- The Washington Times - Sunday, May 7, 2006

The man who beat a field of racially and sexually diverse candidates to secure the top spot in one of the country’s most liberal Episcopal dioceses said yesterday that God, “transparency” and an ability to please multiple constituencies may have helped him win.

“I really prayed a great deal,” said Alabama Suffragan Bishop Mark Andrus, 49, who was elected Saturday on the third ballot as bishop of California.

“I spent a lot of time in preparation trying to see how transparent I could be,” he added in an interview with The Washington Times. “While in front of the people of the Diocese of California, I tried to be seen in the depth of my abilities and my limitations. Perhaps they saw a whole person.”

Three of the seven candidates for bishop of the 27,000-member Diocese of California were homosexual. Two were female, one was black and all were from varying sections of the country. All seven — including Bishop Andrus — were theologically liberal in terms of favoring same-sex “blessings” and homosexual clergy, both of which the San Francisco-based diocese has allowed for years.

However, California Episcopalians’ ability to see beyond categories “spoke to the strength of the diocese,” their new bishop said. “It spoke to their spiritual maturity.”

The diocese was under tremendous pressure to avoid electing any of the three homosexual candidates. Homosexual leadership is forbidden in the 70-million-member worldwide Anglican Communion, of which the Episcopal Church is one part. In 2003, Episcopalians elected Canon V. Gene Robinson as the nation’s first homosexual bishop, prompting 22 Anglican provinces — more than half — to partially or completely break off relations with the U.S. church.

Californians also were pressured to make their eighth bishop different from the white, heterosexual men who have always filled the post.

“If we don’t diversify the diocese, we’re not going to make it in the 21st century,” Canon Eugene Sutton of the Washington Cathedral, the sole black nominee, told a candidate forum, as reported by the San Mateo County Times.

“Eugene made a very strong appeal to [the diocese’s] desire to be more of an evangelistic diocese,” Bishop Andrus said.

The laity were taken with this argument, throwing the majority of their votes toward Canon Sutton for the first two ballots. But the clergy remained solidly behind Bishop Andrus until enough laity switched sides to give the Alabama bishop his victory.

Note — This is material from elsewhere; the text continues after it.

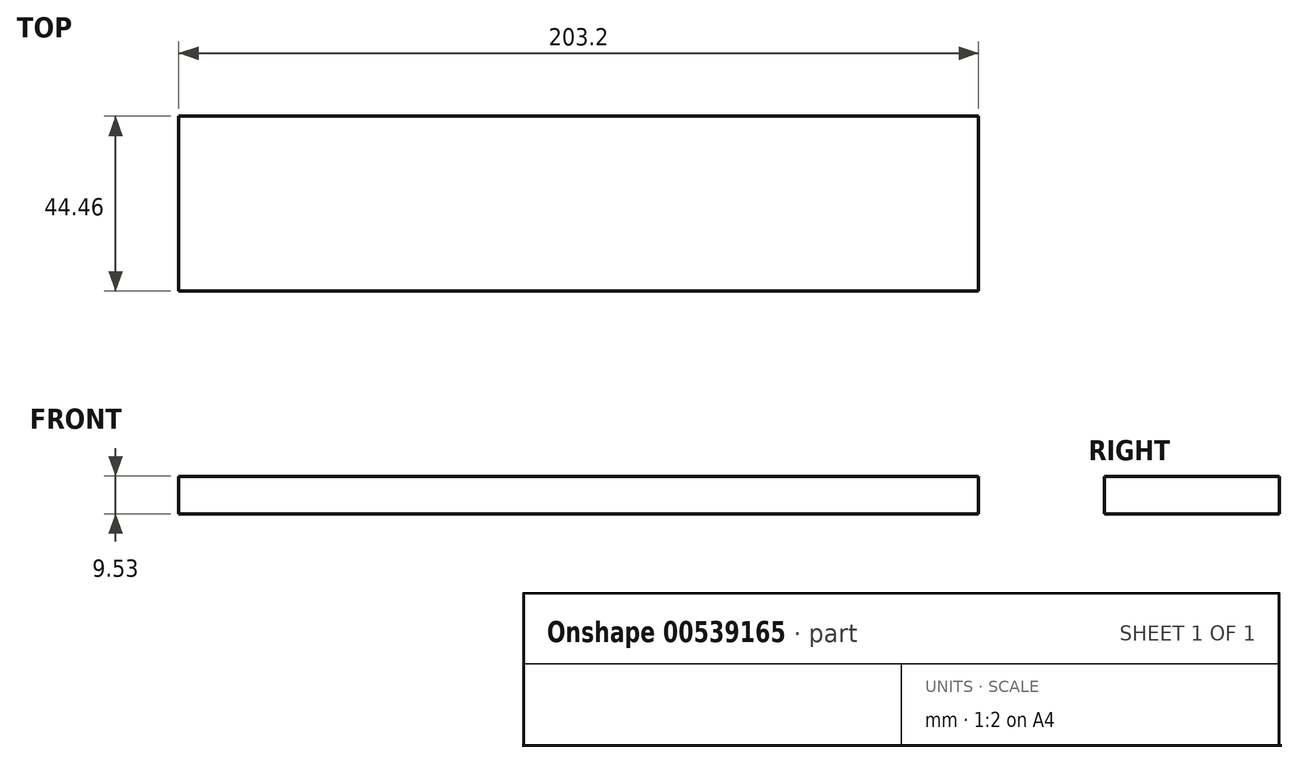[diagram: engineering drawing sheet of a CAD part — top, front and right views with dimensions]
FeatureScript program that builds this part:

Bishop Andrus, who served in Virginia as rector of Middleburg’s Emmanuel Episcopal Church from 1996 to 2001, said he showcased his biblical background, nurtured by a childhood in Tennessee growing up as a United Methodist.

“My mother was a deeply grounded woman who spent her whole life reading the Scriptures,” he said, “so I’ve spent a lot of time with them.” His favorite biblical books are the Gospels of Mark and John, “the earliest and the latest Gospels,” he explained, “presenting paradoxical pictures of Jesus.”

Bishop Andrus’ good relations with the homosexuals in Alabama didn’t hurt, either. Integrity, the Episcopal Church’s homosexual caucus, issued press releases soon after the final vote, praising the new bishop as a “long-time Integrity ally.”

“Bishop Andrus is a person of vision who has led our diocese in confronting poverty and racism,” said Brad LaMonte, Integrity’s Southeastern regional vice president, calling the clergyman a “great champion for human rights — including equality for [lesbian, gay, bisexual and transgendered] people.”

Bishop Andrus, who had 70 confirmations to perform yesterday in Alabama, will not fly to California until later this week. His predecessor, Bishop William Swing, is not scheduled to retire until July.